Это был первый выход Натальи Николаевны к представительнице большого света. Она волновалась, но не хотела, чтобы ее волнение заметил Пушкин. Он, конечно, почувствовал ее состояние и утешил:

— Все равно прекраснее тебя никого не будет. Да я и не думаю, чтобы, кроме нас, Елизавета Михайловна позвала еще кого-то. Будет, возможно, ее дочь Дарья Федоровна. Из любопытства заглянет. Может появиться ненадолго Екатерина Федоровна, если свободна будет от общества ее императорского величества.

...Елизавета Михайловна встретила долгожданных гостей. Бурю чувств пережила она, спускаясь вниз по лестнице. Вспомнилось первое знакомство с Пушкиным и такая внезапно налетевшая любовь к нему, отодвинувшая псе другие чувства и желания.

И вот теперь он привел к ней свою жену. Говорят, необычайная красавица. Ну что же, дай бог ему счастья! Она уже столько пролила слез, что больше не заплачет.

Наталья Николаевна стояла между Елизаветой Михайловной и Пушкиным. И ее ласковый взгляд, предназначенный хозяйке, загадочно скользил все мимо и мимо нее.

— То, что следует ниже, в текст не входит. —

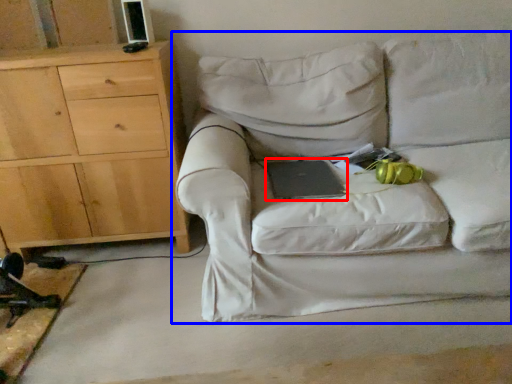
Question: Among these objects, which one is nearest to the camera, paperback book (highlighted by a red box) or studio couch (highlighted by a blue box)?

Choices:
 (A) paperback book
 (B) studio couch

Answer: (B)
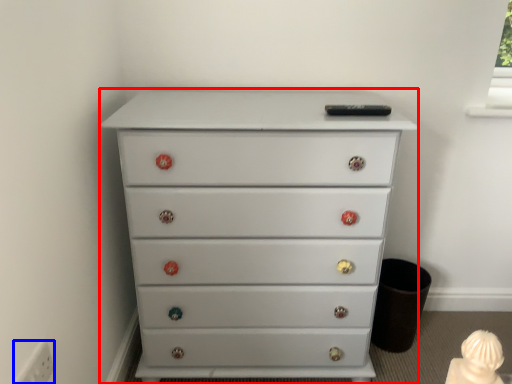
Question: Which object appears farthest to the camera in this image, chest of drawers (highlighted by a red box) or electric outlet (highlighted by a blue box)?

Choices:
 (A) chest of drawers
 (B) electric outlet

Answer: (A)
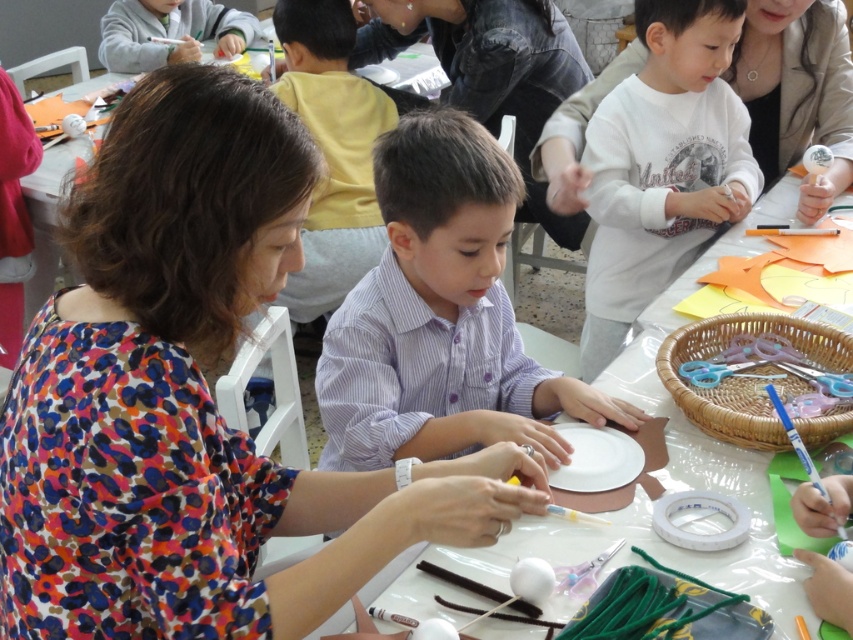
Question: Can you confirm if white paper plate at center is positioned to the right of white matte paper plate at center?

Choices:
 (A) no
 (B) yes

Answer: (B)

Question: Can you confirm if white striped shirt at center is wider than white paper plate at center?

Choices:
 (A) yes
 (B) no

Answer: (B)

Question: Among these points, which one is nearest to the camera?

Choices:
 (A) (608, 476)
 (B) (210, 20)
 (C) (799, 8)
 (D) (641, 385)

Answer: (A)

Question: Among these objects, which one is farthest from the camera?

Choices:
 (A) matte black shirt at upper center
 (B) white cotton shirt at upper center
 (C) white matte paper plate at center
 (D) matte gray sweater at upper left

Answer: (D)

Question: Based on their relative distances, which object is farther from the white cotton shirt at upper center?

Choices:
 (A) white striped shirt at center
 (B) matte gray sweater at upper left

Answer: (B)

Question: Can you confirm if white cotton shirt at upper center is positioned to the left of matte gray sweater at upper left?

Choices:
 (A) no
 (B) yes

Answer: (A)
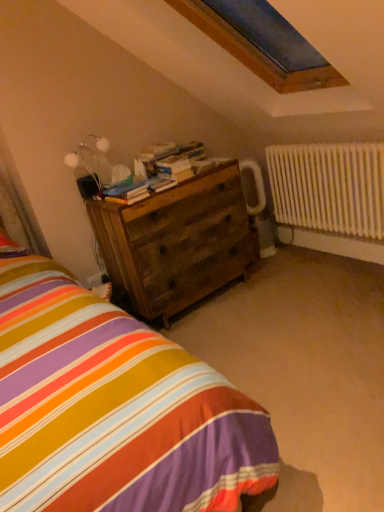
The image size is (384, 512). What are the coordinates of `vacant space in front of wooden chest of drawers at center` in the screenshot? It's located at (235, 333).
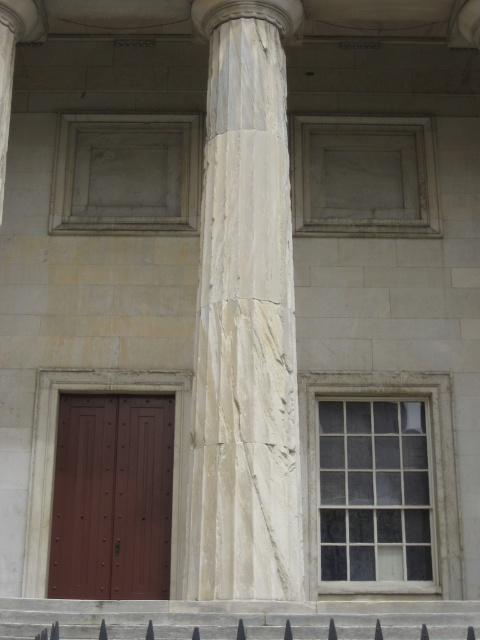
Does white marble column at center have a lesser height compared to black metal fence at lower center?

Они поднялись в гостиную. Ступая по лестнице и приглядываясь к гостье, Елизавета Михайловна пыталась найти хоть какие-то недостатки во внешности той, которая так безраздельно владела Пушкиным. Но их не было. Она тихо поднималась по лестнице и торжественно несла свою неземную красоту. Хотелось молитвенно сложить руки и глядеть, глядеть на это чудо, неизвестно как очутившееся на земле.

Даже если бы ничего, кроме божественной красоты, не было в этой женщине, она могла бы покорить поэта. Но Пушкин неоднократно говорил Елизавете Михайловне, что она умна.

И когда они вошли в гостиную, Елизавета Михайловна ощутила в себе неожиданный покой. Она поняла наконец, что та, встречи с которой так боялась она, много моложе даже ее младшей дочери. Она еще ребенок. Со своей редкой красотой она беззащитна в страшном водовороте великосветского общества. И Елизавета Михайловна от души предложила Наталье Николаевне свое покровительство. Предложила выезжать с ней в свет. Предложила чаще бывать у нее. С тихой болью она отдала всю себя молодоженам. Навсегда. До самой смерти поэта. И уже никогда не пожалела об этом.

Вот фотография с картины: Долли Фикельмон и Екатерина Тизенгаузен на фоне Неаполитанского залива. Картину писал Александр Брюллов в 1825 году. Долли сидит. Екатерина стоит. Долли поражает обаянием. Екатерина — грустью. Ей было о чем грустить. Жизнь ее сложилась нерадостно. Без семьи. В услужении у императрицы всю жизнь. Сначала фрейлиной. Потом камер-фрейлиной. С 1833 года до глубокой старости прожила она в Зимнем Дворце.